(Stored data entries)
═══

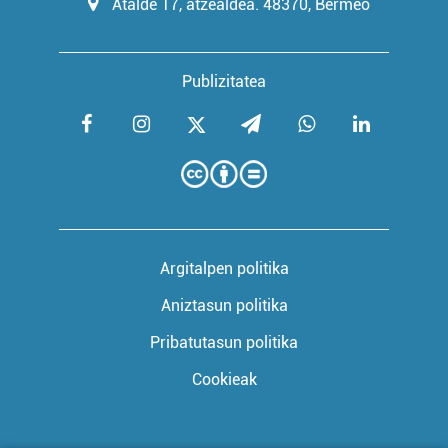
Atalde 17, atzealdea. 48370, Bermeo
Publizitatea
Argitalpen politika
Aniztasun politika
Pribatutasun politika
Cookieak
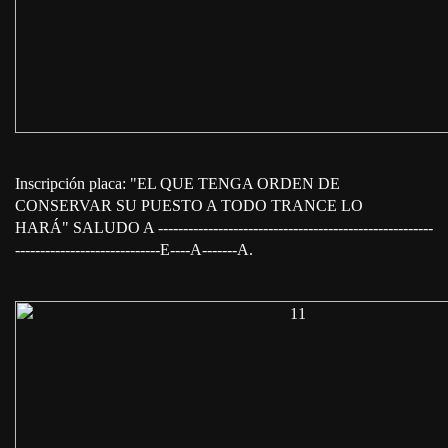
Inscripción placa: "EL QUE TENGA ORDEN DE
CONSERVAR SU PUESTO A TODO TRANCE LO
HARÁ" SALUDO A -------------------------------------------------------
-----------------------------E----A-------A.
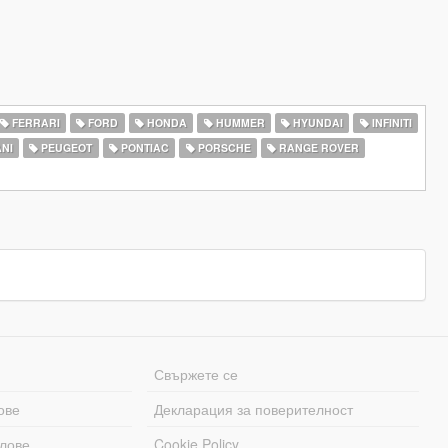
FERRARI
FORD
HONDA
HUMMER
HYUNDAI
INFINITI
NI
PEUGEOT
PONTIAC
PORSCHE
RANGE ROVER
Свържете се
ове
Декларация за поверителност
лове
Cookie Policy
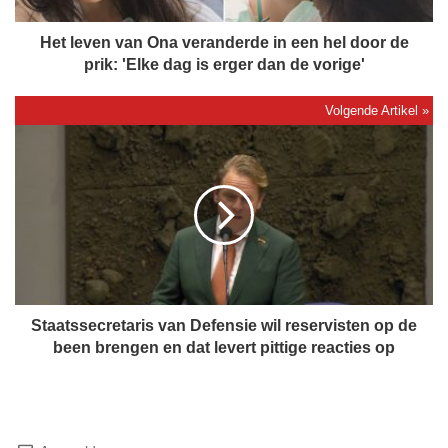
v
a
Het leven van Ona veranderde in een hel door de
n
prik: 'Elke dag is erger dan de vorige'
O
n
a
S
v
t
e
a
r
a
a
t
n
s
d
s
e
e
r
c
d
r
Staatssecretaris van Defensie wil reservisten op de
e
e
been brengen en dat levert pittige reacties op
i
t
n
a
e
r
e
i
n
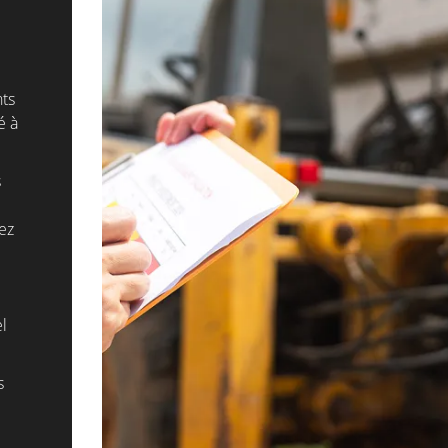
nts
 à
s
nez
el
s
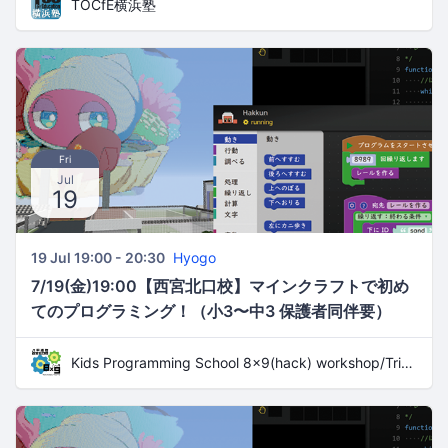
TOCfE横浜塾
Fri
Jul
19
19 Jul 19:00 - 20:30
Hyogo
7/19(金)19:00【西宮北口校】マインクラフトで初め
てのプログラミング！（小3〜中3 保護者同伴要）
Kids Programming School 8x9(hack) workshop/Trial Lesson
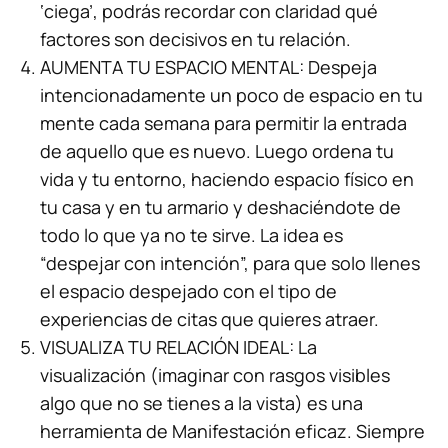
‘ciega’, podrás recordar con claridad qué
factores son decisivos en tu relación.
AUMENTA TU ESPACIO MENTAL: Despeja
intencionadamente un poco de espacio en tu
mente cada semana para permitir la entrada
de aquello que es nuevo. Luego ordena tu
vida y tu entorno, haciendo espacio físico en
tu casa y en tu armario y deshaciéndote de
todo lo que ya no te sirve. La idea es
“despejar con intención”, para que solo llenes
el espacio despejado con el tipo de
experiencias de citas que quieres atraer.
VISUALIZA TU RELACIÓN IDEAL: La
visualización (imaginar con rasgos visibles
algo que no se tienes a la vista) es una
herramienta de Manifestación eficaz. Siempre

═══

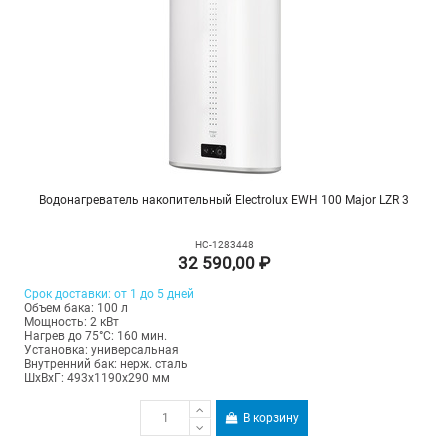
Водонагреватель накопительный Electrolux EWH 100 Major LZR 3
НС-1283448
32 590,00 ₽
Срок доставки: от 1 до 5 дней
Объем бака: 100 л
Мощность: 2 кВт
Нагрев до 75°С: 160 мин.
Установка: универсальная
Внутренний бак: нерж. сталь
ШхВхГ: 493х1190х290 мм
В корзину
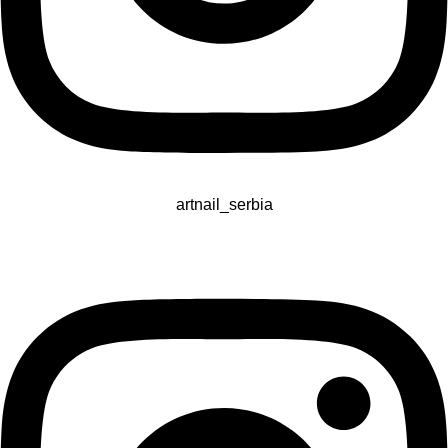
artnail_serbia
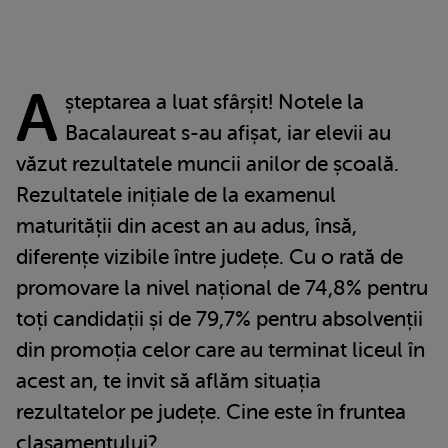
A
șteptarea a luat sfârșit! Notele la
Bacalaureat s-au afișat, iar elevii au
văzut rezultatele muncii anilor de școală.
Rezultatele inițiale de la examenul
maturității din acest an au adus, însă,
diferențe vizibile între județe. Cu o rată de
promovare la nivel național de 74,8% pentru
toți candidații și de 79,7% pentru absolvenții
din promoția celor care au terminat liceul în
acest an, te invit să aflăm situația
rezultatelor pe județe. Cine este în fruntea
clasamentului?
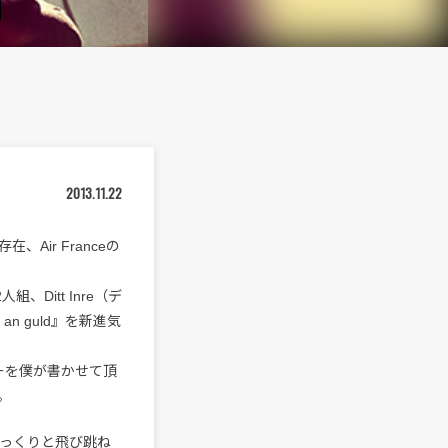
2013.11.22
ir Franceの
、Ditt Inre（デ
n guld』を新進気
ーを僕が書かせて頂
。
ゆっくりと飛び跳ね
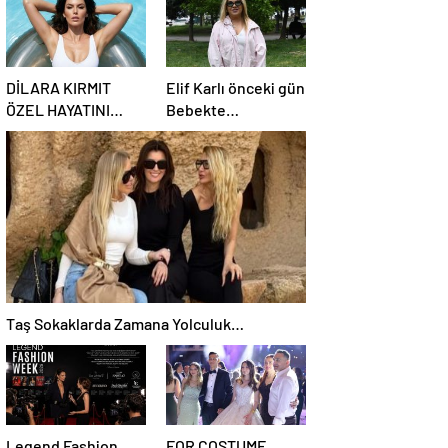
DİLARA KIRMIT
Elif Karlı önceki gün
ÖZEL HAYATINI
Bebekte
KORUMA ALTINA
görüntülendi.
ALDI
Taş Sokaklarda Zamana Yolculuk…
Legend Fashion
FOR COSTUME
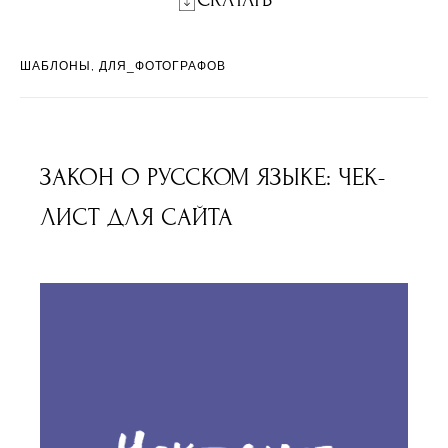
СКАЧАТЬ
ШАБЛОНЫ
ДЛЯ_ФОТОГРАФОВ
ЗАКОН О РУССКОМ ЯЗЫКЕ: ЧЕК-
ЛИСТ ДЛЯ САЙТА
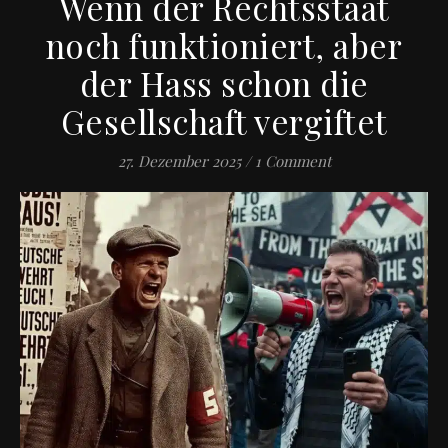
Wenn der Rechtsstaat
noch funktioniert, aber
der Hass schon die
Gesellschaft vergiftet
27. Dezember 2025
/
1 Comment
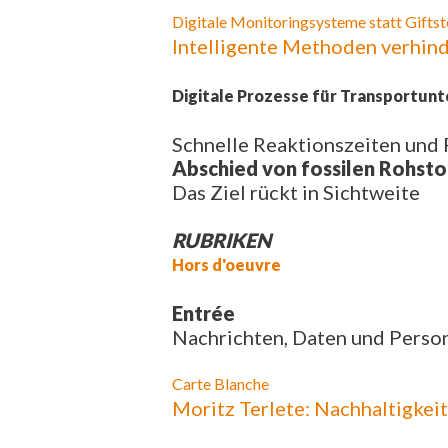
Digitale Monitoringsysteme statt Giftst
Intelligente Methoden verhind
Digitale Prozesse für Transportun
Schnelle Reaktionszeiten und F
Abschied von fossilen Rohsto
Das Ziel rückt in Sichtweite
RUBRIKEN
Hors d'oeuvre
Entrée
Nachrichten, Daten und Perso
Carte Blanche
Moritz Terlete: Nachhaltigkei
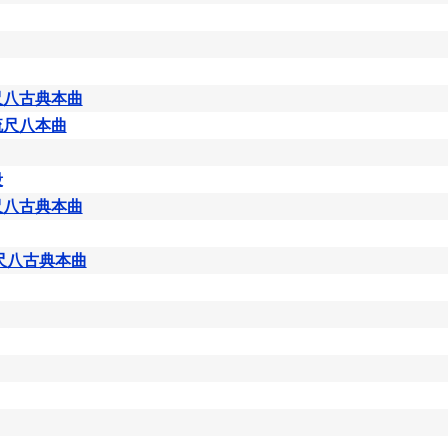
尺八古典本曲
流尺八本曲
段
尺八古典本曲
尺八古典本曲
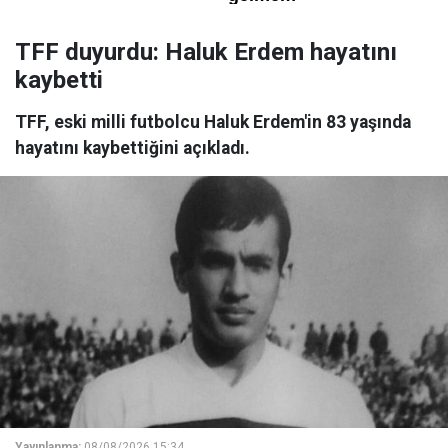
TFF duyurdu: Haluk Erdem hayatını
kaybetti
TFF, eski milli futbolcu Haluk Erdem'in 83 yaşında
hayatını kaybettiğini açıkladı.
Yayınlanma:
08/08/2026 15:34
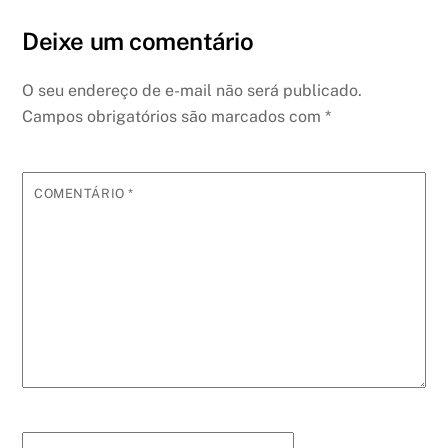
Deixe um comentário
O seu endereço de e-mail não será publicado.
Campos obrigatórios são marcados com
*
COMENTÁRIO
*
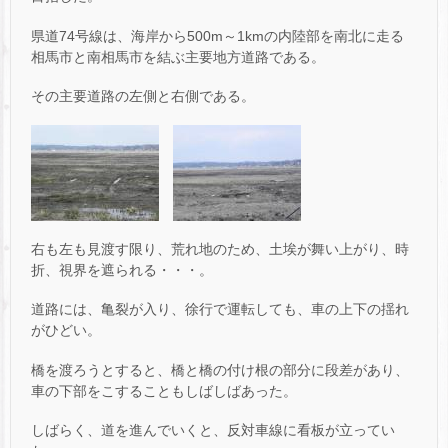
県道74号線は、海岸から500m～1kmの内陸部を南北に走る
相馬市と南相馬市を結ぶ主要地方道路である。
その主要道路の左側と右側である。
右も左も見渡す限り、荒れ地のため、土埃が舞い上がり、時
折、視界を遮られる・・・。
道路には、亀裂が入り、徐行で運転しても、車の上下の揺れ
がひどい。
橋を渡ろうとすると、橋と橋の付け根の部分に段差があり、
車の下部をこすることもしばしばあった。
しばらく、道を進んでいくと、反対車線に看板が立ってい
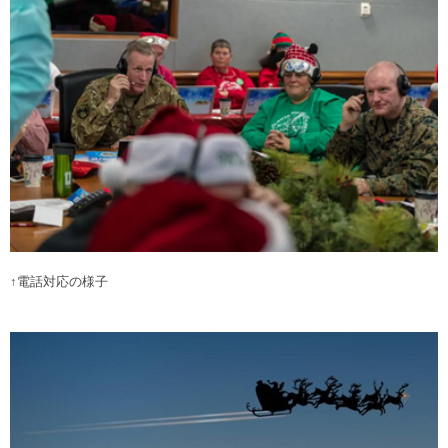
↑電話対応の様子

═══

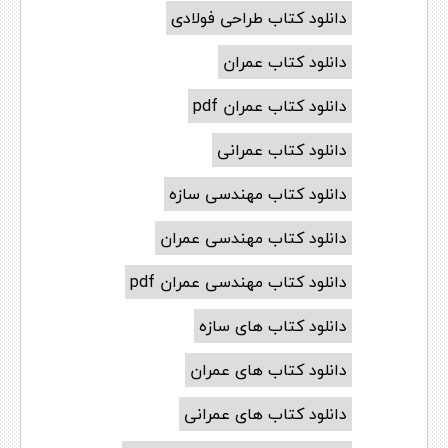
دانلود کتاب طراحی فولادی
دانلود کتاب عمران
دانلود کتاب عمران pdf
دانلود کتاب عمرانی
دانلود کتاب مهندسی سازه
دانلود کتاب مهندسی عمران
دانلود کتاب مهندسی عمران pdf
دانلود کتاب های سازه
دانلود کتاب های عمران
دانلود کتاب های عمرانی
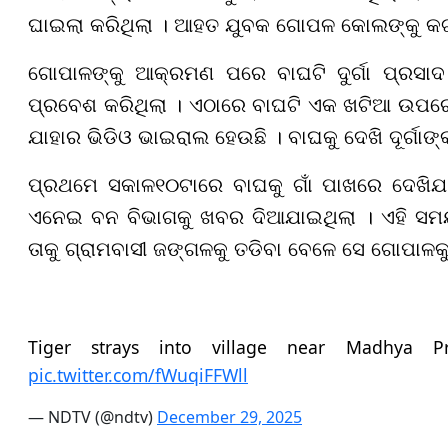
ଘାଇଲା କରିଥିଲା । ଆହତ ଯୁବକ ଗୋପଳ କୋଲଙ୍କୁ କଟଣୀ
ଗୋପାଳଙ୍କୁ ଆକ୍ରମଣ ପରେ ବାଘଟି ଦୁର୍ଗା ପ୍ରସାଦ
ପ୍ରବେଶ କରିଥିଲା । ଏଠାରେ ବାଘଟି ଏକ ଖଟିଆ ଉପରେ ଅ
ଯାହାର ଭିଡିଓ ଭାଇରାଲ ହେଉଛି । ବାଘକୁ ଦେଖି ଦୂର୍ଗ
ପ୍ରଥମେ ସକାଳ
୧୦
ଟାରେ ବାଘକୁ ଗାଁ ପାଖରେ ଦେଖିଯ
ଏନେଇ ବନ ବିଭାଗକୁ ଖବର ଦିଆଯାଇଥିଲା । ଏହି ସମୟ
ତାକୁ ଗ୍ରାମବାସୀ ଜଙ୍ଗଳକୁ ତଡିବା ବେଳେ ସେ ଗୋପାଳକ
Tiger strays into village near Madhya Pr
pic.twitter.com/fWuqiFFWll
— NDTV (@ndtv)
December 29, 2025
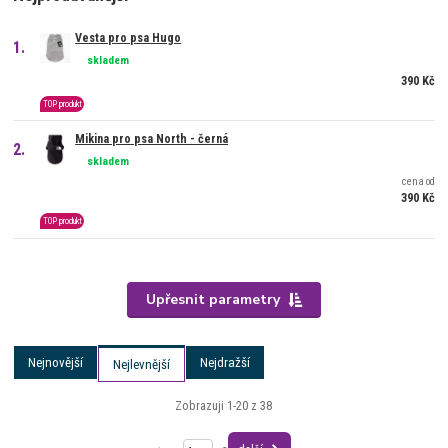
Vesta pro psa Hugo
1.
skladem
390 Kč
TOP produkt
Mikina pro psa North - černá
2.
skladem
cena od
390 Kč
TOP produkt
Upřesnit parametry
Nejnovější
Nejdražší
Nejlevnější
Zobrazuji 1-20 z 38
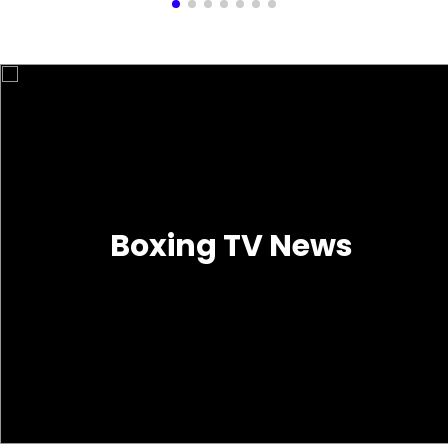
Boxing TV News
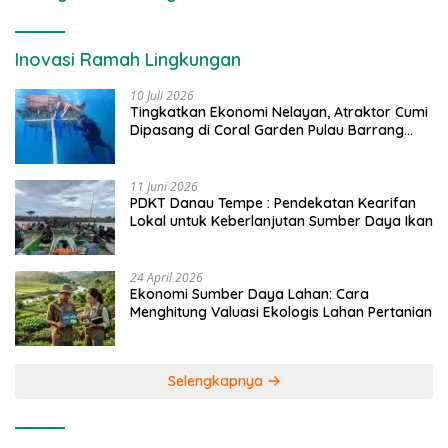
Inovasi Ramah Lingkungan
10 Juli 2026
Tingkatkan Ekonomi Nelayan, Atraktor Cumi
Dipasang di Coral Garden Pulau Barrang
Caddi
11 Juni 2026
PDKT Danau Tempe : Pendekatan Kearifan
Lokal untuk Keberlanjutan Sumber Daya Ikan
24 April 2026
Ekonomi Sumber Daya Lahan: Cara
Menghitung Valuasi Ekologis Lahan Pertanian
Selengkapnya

═══

■ What you are asked to do
Set the pictures aside and transcribe exactly the stretch of lines above, beginning with the one holding "Atalde 17, atzealdea. 48370, Bermeo" and ending with the one holding "de aquello que es nuevo. Luego ordena tu".

■ Response area
Atalde 17, atzealdea. 48370, Bermeo
Publizitatea
Argitalpen politika
Aniztasun politika
Pribatutasun politika
Cookieak
Inscripción placa: "EL QUE TENGA ORDEN DE
CONSERVAR SU PUESTO A TODO TRANCE LO
HARÁ" SALUDO A -------------------------------------------------------
-----------------------------E----A-------A.
FERRARI
FORD
HONDA
HUMMER
HYUNDAI
INFINITI
NI
PEUGEOT
PONTIAC
PORSCHE
RANGE ROVER
Свържете се
ове
Декларация за поверителност
лове
Cookie Policy
v
a
Het leven van Ona veranderde in een hel door de
n
prik: 'Elke dag is erger dan de vorige'
O
n
a
S
v
t
e
a
r
a
a
t
n
s
d
s
e
e
r
c
d
r
Staatssecretaris van Defensie wil reservisten op de
e
e
been brengen en dat levert pittige reacties op
i
t
n
a
e
r
e
i
n
nts
 à
s
nez
el
s
TOCfE横浜塾
Fri
Jul
19
19 Jul 19:00 - 20:30
Hyogo
7/19(金)19:00【西宮北口校】マインクラフトで初め
てのプログラミング！（小3〜中3 保護者同伴要）
Kids Programming School 8x9(hack) workshop/Trial Lesson
‘ciega’, podrás recordar con claridad qué
factores son decisivos en tu relación.
AUMENTA TU ESPACIO MENTAL: Despeja
intencionadamente un poco de espacio en tu
mente cada semana para permitir la entrada
de aquello que es nuevo. Luego ordena tu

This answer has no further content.